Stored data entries
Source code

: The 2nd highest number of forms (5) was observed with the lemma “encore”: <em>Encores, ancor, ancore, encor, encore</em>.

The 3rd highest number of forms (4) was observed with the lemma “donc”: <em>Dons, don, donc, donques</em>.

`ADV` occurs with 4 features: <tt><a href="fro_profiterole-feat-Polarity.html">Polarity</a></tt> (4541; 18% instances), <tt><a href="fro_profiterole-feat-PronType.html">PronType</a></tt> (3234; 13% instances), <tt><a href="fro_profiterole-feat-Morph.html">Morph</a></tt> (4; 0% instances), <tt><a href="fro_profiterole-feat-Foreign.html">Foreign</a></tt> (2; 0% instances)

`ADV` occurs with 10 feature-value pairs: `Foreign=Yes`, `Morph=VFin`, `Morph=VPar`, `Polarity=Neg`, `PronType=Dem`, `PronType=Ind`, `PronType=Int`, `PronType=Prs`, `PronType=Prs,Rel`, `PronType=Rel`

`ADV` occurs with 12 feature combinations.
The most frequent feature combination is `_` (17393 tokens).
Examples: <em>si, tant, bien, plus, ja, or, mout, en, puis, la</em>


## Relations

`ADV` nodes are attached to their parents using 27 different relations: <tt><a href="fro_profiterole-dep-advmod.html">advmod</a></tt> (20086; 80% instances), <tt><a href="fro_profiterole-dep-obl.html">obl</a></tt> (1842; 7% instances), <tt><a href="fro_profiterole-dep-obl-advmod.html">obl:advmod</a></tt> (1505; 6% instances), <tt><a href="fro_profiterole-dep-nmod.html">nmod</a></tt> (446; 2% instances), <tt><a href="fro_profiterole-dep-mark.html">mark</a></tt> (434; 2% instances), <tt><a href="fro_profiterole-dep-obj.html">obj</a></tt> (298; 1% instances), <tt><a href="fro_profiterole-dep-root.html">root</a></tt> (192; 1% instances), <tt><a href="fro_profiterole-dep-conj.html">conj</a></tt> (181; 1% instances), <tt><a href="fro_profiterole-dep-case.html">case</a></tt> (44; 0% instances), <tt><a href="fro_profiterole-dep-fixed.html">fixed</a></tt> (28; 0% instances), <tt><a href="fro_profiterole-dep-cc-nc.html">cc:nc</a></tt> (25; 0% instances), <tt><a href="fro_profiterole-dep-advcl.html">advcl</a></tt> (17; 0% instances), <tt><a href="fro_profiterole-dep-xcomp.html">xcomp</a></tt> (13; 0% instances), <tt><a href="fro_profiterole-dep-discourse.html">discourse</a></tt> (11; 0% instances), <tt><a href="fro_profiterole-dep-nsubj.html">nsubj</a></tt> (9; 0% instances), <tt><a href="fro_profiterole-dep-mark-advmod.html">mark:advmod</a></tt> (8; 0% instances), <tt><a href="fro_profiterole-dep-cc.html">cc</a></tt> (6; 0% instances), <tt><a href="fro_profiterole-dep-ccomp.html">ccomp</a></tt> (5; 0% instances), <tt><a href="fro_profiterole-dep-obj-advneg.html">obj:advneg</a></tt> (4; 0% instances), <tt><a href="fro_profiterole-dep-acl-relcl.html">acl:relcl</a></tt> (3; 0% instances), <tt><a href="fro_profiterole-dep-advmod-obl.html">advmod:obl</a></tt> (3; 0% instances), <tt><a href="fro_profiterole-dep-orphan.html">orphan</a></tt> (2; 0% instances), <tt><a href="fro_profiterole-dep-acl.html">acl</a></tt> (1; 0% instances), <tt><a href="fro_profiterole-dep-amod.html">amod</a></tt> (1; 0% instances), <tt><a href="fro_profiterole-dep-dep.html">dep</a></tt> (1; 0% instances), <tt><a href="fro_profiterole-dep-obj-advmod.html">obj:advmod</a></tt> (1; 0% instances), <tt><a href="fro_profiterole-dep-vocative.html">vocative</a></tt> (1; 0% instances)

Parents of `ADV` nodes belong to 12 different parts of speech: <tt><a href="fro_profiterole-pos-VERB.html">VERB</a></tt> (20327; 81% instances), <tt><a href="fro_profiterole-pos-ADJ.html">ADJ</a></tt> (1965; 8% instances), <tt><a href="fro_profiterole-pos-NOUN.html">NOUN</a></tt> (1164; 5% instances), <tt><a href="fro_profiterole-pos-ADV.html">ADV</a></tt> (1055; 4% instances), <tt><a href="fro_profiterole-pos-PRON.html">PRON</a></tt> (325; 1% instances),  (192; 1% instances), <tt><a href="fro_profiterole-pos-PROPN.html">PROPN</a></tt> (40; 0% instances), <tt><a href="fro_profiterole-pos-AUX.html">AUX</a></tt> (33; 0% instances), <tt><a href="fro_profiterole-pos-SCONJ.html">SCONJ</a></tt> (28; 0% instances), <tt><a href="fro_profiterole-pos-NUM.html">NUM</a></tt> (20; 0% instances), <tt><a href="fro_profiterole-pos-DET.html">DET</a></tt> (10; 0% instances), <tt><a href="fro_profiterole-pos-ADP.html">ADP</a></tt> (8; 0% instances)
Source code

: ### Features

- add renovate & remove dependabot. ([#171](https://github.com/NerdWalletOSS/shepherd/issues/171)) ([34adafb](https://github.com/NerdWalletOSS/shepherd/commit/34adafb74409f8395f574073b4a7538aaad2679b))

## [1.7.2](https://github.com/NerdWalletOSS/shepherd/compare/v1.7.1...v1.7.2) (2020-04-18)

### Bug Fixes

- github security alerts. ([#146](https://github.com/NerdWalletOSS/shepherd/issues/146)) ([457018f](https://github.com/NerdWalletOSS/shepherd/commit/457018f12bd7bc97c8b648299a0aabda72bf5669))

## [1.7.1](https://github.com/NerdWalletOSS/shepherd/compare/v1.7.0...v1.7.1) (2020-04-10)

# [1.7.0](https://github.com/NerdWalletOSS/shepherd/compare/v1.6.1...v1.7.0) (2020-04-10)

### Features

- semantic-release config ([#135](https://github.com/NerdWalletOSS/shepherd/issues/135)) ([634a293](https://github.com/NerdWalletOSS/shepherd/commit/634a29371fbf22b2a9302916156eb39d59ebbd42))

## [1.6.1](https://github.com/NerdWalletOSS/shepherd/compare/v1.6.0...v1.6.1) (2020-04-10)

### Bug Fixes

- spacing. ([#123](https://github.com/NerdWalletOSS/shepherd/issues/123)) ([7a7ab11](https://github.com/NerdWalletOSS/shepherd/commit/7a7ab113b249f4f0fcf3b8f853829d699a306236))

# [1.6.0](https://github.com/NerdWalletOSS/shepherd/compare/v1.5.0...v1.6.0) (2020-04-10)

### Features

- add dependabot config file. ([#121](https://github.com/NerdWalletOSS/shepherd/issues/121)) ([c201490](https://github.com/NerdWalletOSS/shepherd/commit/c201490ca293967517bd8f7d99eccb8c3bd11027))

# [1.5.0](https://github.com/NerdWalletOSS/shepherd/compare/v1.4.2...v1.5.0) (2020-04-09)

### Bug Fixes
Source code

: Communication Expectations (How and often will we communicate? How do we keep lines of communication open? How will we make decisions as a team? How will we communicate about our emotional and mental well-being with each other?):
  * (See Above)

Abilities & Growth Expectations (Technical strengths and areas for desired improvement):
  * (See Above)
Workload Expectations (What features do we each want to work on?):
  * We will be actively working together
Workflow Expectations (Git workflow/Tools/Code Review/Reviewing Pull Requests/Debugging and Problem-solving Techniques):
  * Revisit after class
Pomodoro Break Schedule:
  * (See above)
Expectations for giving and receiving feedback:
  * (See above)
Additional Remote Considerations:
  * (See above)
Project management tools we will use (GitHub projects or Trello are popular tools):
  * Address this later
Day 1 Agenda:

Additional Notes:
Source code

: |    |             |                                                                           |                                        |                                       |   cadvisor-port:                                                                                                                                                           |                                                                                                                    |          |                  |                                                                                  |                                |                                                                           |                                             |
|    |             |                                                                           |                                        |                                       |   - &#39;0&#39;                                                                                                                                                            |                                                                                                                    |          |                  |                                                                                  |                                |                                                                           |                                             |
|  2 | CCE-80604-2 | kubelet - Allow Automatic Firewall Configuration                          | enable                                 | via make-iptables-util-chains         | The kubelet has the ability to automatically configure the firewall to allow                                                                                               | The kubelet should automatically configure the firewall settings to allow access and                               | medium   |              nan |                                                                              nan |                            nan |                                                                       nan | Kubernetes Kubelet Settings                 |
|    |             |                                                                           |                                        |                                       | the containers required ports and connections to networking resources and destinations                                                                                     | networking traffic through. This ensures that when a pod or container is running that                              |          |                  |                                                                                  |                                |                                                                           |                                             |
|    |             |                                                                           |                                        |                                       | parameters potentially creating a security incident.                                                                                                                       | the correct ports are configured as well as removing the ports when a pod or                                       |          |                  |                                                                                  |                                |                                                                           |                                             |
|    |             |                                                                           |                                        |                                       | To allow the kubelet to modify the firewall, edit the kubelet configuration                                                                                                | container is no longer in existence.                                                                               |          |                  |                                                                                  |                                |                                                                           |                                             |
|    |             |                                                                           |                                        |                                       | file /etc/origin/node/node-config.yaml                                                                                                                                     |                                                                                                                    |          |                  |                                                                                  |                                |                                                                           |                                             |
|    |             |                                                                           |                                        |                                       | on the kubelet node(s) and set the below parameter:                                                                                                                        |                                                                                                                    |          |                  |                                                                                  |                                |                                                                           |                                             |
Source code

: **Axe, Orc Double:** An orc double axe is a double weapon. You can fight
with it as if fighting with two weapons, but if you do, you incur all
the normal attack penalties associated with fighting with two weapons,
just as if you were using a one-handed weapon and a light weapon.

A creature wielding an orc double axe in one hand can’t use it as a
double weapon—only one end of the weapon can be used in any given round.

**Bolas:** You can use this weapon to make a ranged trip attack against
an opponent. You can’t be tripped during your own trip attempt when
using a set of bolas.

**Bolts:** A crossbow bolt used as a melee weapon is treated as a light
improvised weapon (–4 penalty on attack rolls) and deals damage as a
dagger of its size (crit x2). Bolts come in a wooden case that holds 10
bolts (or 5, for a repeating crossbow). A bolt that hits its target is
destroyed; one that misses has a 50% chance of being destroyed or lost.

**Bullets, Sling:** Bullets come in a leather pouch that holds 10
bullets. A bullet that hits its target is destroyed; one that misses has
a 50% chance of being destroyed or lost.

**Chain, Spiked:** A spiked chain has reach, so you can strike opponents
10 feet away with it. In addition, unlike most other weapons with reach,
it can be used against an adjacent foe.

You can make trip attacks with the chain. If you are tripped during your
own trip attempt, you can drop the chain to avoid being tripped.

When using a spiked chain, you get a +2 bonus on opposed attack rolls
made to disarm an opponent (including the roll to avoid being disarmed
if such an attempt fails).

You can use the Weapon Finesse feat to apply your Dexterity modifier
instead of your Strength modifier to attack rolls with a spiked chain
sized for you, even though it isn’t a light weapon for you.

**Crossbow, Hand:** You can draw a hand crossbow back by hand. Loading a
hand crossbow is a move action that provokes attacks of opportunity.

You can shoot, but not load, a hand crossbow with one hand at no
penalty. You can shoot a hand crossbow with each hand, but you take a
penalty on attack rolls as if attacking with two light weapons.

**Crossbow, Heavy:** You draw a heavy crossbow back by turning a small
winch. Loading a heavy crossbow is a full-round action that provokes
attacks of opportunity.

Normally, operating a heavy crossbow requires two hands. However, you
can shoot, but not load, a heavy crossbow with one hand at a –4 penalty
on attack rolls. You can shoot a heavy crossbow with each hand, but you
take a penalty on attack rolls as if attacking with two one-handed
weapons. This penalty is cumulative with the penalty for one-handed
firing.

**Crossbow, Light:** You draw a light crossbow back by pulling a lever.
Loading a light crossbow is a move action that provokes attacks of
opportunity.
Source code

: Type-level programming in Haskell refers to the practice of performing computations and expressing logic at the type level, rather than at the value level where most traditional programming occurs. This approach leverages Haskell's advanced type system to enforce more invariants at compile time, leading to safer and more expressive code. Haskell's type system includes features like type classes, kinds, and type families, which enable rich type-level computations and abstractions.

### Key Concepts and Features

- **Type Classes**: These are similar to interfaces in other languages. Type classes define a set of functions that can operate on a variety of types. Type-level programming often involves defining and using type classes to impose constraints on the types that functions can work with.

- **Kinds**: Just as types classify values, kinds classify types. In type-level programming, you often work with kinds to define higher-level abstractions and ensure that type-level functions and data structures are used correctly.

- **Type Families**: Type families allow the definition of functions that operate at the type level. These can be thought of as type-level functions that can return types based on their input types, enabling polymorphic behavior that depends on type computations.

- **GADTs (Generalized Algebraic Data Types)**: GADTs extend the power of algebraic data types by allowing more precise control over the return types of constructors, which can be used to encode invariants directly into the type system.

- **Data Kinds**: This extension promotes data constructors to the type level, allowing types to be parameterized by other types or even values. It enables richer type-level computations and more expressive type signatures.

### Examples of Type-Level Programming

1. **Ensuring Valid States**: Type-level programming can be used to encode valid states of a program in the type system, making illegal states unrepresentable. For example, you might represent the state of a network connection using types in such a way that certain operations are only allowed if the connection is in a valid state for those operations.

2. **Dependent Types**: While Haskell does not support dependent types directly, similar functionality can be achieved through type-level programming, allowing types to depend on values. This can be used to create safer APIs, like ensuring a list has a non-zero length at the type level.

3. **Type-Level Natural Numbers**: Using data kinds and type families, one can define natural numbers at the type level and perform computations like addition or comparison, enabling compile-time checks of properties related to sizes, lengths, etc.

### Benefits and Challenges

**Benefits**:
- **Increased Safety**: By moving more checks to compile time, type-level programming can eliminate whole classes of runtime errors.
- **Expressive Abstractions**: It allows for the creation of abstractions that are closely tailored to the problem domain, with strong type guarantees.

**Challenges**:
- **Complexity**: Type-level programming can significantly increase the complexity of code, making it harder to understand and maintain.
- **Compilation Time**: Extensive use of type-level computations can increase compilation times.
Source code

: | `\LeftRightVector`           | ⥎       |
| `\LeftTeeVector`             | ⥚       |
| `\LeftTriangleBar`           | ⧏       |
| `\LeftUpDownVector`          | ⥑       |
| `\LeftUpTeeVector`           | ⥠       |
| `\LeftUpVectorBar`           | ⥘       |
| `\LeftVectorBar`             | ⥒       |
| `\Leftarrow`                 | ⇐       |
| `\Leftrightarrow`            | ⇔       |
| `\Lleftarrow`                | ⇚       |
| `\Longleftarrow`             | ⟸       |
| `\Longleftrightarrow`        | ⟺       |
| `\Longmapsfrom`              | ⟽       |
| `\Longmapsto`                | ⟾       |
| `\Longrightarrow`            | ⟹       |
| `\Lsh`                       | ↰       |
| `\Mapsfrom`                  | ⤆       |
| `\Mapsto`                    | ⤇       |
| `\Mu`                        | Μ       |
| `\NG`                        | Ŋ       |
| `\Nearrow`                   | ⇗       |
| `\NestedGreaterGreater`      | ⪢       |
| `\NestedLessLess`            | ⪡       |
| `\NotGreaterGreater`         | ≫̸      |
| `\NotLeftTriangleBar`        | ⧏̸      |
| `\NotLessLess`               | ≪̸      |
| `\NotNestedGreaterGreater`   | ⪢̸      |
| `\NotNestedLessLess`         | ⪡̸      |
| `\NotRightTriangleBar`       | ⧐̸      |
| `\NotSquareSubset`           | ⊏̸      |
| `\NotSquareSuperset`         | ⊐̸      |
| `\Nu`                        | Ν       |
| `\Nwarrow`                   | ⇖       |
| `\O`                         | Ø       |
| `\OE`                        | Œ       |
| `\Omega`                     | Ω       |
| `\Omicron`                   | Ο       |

◆ WHAT YOU ARE ASKED TO DO:
Write out only the lines that run from the line containing "A creature wielding" through the line containing "instead of your", both included, exactly as they appear above.

◆ OUTPUT BELOW:
A creature wielding an orc double axe in one hand can’t use it as a
double weapon—only one end of the weapon can be used in any given round.

**Bolas:** You can use this weapon to make a ranged trip attack against
an opponent. You can’t be tripped during your own trip attempt when
using a set of bolas.

**Bolts:** A crossbow bolt used as a melee weapon is treated as a light
improvised weapon (–4 penalty on attack rolls) and deals damage as a
dagger of its size (crit x2). Bolts come in a wooden case that holds 10
bolts (or 5, for a repeating crossbow). A bolt that hits its target is
destroyed; one that misses has a 50% chance of being destroyed or lost.

**Bullets, Sling:** Bullets come in a leather pouch that holds 10
bullets. A bullet that hits its target is destroyed; one that misses has
a 50% chance of being destroyed or lost.

**Chain, Spiked:** A spiked chain has reach, so you can strike opponents
10 feet away with it. In addition, unlike most other weapons with reach,
it can be used against an adjacent foe.

You can make trip attacks with the chain. If you are tripped during your
own trip attempt, you can drop the chain to avoid being tripped.

When using a spiked chain, you get a +2 bonus on opposed attack rolls
made to disarm an opponent (including the roll to avoid being disarmed
if such an attempt fails).

You can use the Weapon Finesse feat to apply your Dexterity modifier
instead of your Strength modifier to attack rolls with a spiked chain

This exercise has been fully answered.